Ethiopie: la tension persiste

Après les affrontements à caractère ethnique ont déjà fait des dizaines de morts.   Plus de 72 heures après les incidents survenus samedi et dimanche derniers dans plusieurs localités du pays entre civils et forces de l’ordre, l’on se perd encore sur le nombre exact de personnes ayant perdu la vie. Tant le bilan change d’une source à l’autre et la guerre des chiffres fait rage. Mais, une constante se dégage tout de même : le nombre de personnes tuées est important et le bilan s’alourdit au fil des jours. Les mêmes sources parlent également d’un nombre de blessés élevé. Pour l’organisation de défense des droits de l’homme, Amnesty International, qui accuse la police d’avoir tiré à balles réelles sur les manifestants, près de 100 personnes sont mortes à l’occasion. Dans le camp de l’opposition, l’on parle d’une cinquantaine de morts. «Selon nos informations, entre 48 et 50 manifestants ont été tués dans la région Omoro. Ce bilan pourrait être beaucoup plus élevé car il y a de nombreux blessés par balle», déclare Merera Gudina, grande figure de l’opposition éthiopienne. Une source diplomatique à Addis-Abeba se veut plus nuancée et parle plutôt d’une vingtaine de morts. Des témoins rapportent que plusieurs autres manifestants ont été roués de coups et amenés sous escorte dans différents postes de police. Pour l’instant, le gouvernement ne s’est pas encore prononcé sur ces événements. A l’origine, des membres des ethnies Oromo et Amhara, les plus importantes d’Ethiopie, de peur de se voir expulser de leurs terres, protestent contre le projet d’extension de la capitale, Addis-Abeba. Ils estiment également être lésés au profit des Tigréens, accusés d’occuper les postes-clés au sein de l’appareil étatique. Bravant l’interdit des autorités, ils sont sortis par centaines dans les rues pour se faire entendre.

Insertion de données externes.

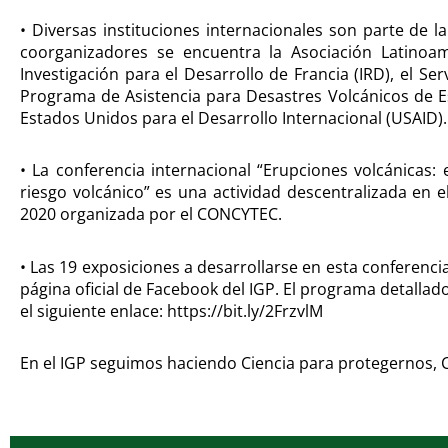
• Diversas instituciones internacionales son parte de l
coorganizadores se encuentra la Asociación Latinoamé
Investigación para el Desarrollo de Francia (IRD), el Se
Programa de Asistencia para Desastres Volcánicos de E
Estados Unidos para el Desarrollo Internacional (USAID).
• La conferencia internacional “Erupciones volcánicas: 
riesgo volcánico” es una actividad descentralizada en 
2020 organizada por el CONCYTEC.
• Las 19 exposiciones a desarrollarse en esta conferencia
página oficial de Facebook del IGP. El programa detallad
el siguiente enlace: https://bit.ly/2FrzvlM
En el IGP seguimos haciendo Ciencia para protegernos, C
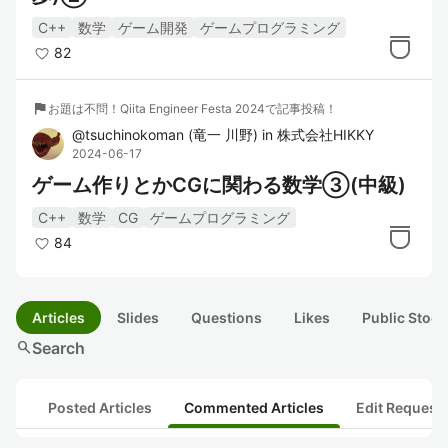
C++
数学
ゲーム開発
ゲームプログラミング
82
flag
お題は不問！Qiita Engineer Festa 2024で記事投稿！
@
tsuchinokoman
(
竜一 川野
)
in
株式会社HIKKY
2024-06-17
ゲーム作りとかCGに関わる数学③(中級)
C++
数学
CG
ゲームプログラミング
84
Articles
Slides
Questions
Likes
Public Stock
search
Search
Posted Articles
Commented Articles
Edit Request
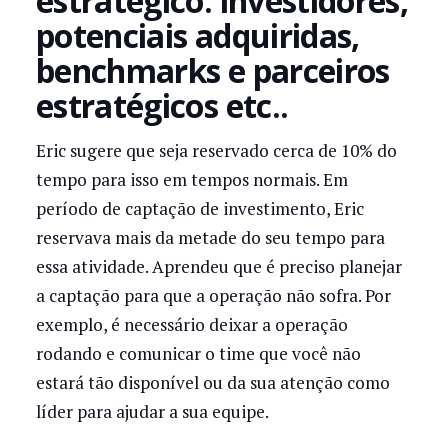
estratégico: investidores,
potenciais adquiridas,
benchmarks e parceiros
estratégicos etc..
Eric sugere que seja reservado cerca de 10% do
tempo para isso em tempos normais. Em
período de captação de investimento, Eric
reservava mais da metade do seu tempo para
essa atividade. Aprendeu que é preciso planejar
a captação para que a operação não sofra. Por
exemplo, é necessário deixar a operação
rodando e comunicar o time que você não
estará tão disponível ou da sua atenção como
líder para ajudar a sua equipe.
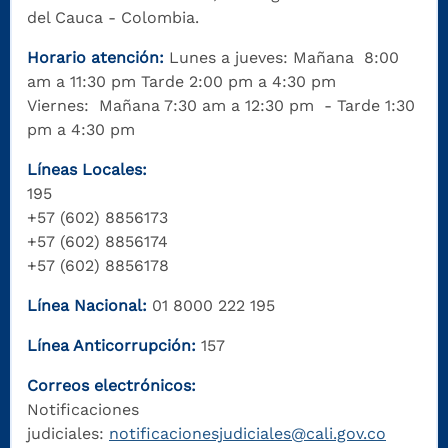
del Cauca - Colombia.
Horario atención:
Lunes a jueves: Mañana 8:00
am a 11:30 pm Tarde 2:00 pm a 4:30 pm
Viernes: Mañana 7:30 am a 12:30 pm - Tarde 1:30
pm a 4:30 pm
Líneas Locales:
195
+57 (602) 8856173
+57 (602) 8856174
+57 (602) 8856178
Línea Nacional:
01 8000 222 195
Línea Anticorrupción:
157
Correos electrónicos:
Notificaciones
judiciales:
notificacionesjudiciales@cali.gov.co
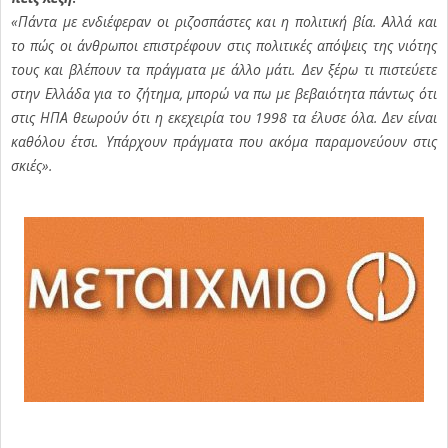
«Πάντα με ενδιέφεραν οι ριζοσπάστες και η πολιτική βία. Αλλά και
το πώς οι άνθρωποι επιστρέφουν στις πολιτικές απόψεις της νιότης
τους και βλέπουν τα πράγματα με άλλο μάτι. Δεν ξέρω τι πιστεύετε
στην Ελλάδα για το ζήτημα, μπορώ να πω με βεβαιότητα πάντως ότι
στις ΗΠΑ θεωρούν ότι η εκεχειρία του 1998 τα έλυσε όλα. Δεν είναι
καθόλου έτσι. Υπάρχουν πράγματα που ακόμα παραμονεύουν στις
σκιές».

Haile Mariam Dessalegn, Premier ministre éthiopien, a pris des mesures, vendredi dernier, proscrivant ces manifestations qui, selon lui, «menacent l’unité du pays» et autorisé la force publique à faire «usage de tous les moyens nécessaires pour empêcher tout soulèvement». Pour la première fois, la contestation s’est étendue dans la capitale qui, jusqu’ici, a toujours été épargnée de ce type de soulèvement à caractère ethnique et tribal.